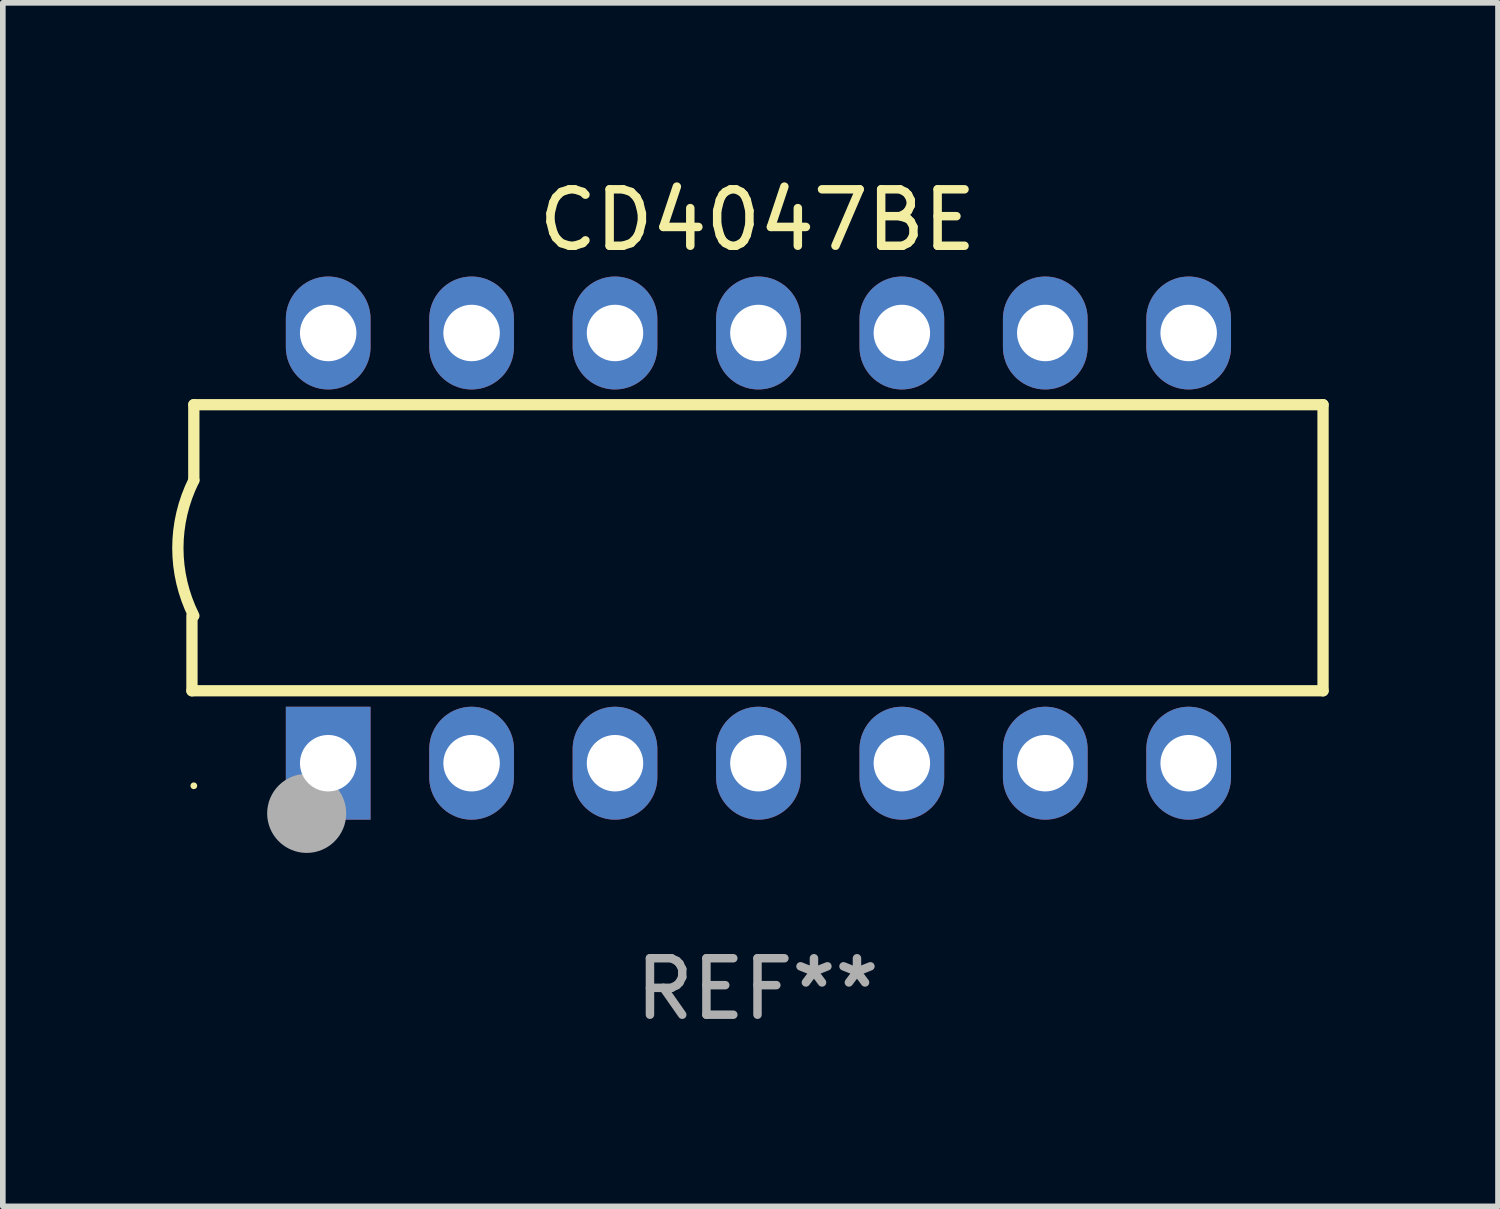
<source format=kicad_pcb>
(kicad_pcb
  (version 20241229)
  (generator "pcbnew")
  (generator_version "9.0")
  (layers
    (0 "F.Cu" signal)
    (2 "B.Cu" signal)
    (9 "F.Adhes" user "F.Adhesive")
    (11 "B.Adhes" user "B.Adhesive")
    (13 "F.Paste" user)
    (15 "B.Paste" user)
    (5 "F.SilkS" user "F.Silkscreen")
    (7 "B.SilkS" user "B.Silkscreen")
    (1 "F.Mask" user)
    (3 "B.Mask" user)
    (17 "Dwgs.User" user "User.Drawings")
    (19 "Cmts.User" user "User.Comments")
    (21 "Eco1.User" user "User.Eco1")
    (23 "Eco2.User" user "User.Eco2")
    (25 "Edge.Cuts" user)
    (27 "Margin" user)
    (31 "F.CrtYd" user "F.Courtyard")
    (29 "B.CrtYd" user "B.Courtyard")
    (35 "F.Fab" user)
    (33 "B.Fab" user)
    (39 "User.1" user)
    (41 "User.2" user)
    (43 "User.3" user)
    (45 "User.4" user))
  (footprint "CD4047BE"
    (layer "F.Cu")
    (at 10.367 6.658)
    (property "Reference" "CD4047BE" (at 0 -5.81 0) (layer "F.SilkS") (effects (font (size 1 1) (thickness 0.15))))
    (attr through_hole)
    (fp_line (start -10.017 2.527) (end -10.017 1.199) (stroke (width 0.2) (type solid)) (layer "F.SilkS"))
    (fp_line (start -9.984 -2.54) (end 10.017 -2.54) (stroke (width 0.2) (type solid)) (layer "F.SilkS"))
    (fp_line (start -9.984 -1.2) (end -9.984 -2.54) (stroke (width 0.2) (type solid)) (layer "F.SilkS"))
    (fp_line (start 10.017 -2.54) (end 10.017 2.527) (stroke (width 0.2) (type solid)) (layer "F.SilkS"))
    (fp_line (start 10.017 2.527) (end -10.017 2.527) (stroke (width 0.2) (type solid)) (layer "F.SilkS"))
    (fp_arc (start -9.983503 1.198882) (mid -10.266661 -0.000556) (end -9.983528 -1.2) (stroke (width 0.2) (type solid)) (layer "F.SilkS"))
    (fp_circle (center -9.984 4.21) (end -9.954 4.21) (stroke (width 0.06) (type solid)) (fill no) (layer "F.SilkS"))
    (fp_circle (center -7.985 4.699) (end -7.635 4.699) (stroke (width 0.7) (type solid)) (fill no) (layer "F.Fab"))
    (fp_text user "REF**" (at 0 7.81 0) (layer "F.Fab") (effects (font (size 1 1) (thickness 0.15))))
    (pad "1" thru_hole rect (at -7.604 3.81 90) (size 2 1.5) (drill 1) (layers "*.Cu" "*.Mask"))
    (pad "2" thru_hole oval (at -5.064 3.81 90) (size 2 1.5) (drill 1) (layers "*.Cu" "*.Mask"))
    (pad "3" thru_hole oval (at -2.524 3.81 90) (size 2 1.5) (drill 1) (layers "*.Cu" "*.Mask"))
    (pad "4" thru_hole oval (at 0.016 3.81 90) (size 2 1.5) (drill 1) (layers "*.Cu" "*.Mask"))
    (pad "5" thru_hole oval (at 2.557 3.81 90) (size 2 1.5) (drill 1) (layers "*.Cu" "*.Mask"))
    (pad "6" thru_hole oval (at 5.097 3.81 90) (size 2 1.5) (drill 1) (layers "*.Cu" "*.Mask"))
    (pad "7" thru_hole oval (at 7.637 3.81 90) (size 2 1.5) (drill 1) (layers "*.Cu" "*.Mask"))
    (pad "8" thru_hole oval (at 7.637 -3.81 90) (size 2 1.5) (drill 1) (layers "*.Cu" "*.Mask"))
    (pad "9" thru_hole oval (at 5.097 -3.81 90) (size 2 1.5) (drill 1) (layers "*.Cu" "*.Mask"))
    (pad "10" thru_hole oval (at 2.557 -3.81 90) (size 2 1.5) (drill 1) (layers "*.Cu" "*.Mask"))
    (pad "11" thru_hole oval (at 0.016 -3.81 90) (size 2 1.5) (drill 1) (layers "*.Cu" "*.Mask"))
    (pad "12" thru_hole oval (at -2.524 -3.81 90) (size 2 1.5) (drill 1) (layers "*.Cu" "*.Mask"))
    (pad "13" thru_hole oval (at -5.064 -3.81 90) (size 2 1.5) (drill 1) (layers "*.Cu" "*.Mask"))
    (pad "14" thru_hole oval (at -7.604 -3.81 90) (size 2 1.5) (drill 1) (layers "*.Cu" "*.Mask")))
  (gr_rect
    (start -3 -3)
    (end 23.483 18.317)
    (stroke (width 0.1) (type default))
    (fill no)
    (layer "Edge.Cuts")))
</source>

◇ ◇ ◇

#### YOUR TASK
Search the material for the word "Adhes". Each line where it is found must be copied.

#### RESPONSE
    (9 "F.Adhes" user "F.Adhesive")
    (11 "B.Adhes" user "B.Adhesive")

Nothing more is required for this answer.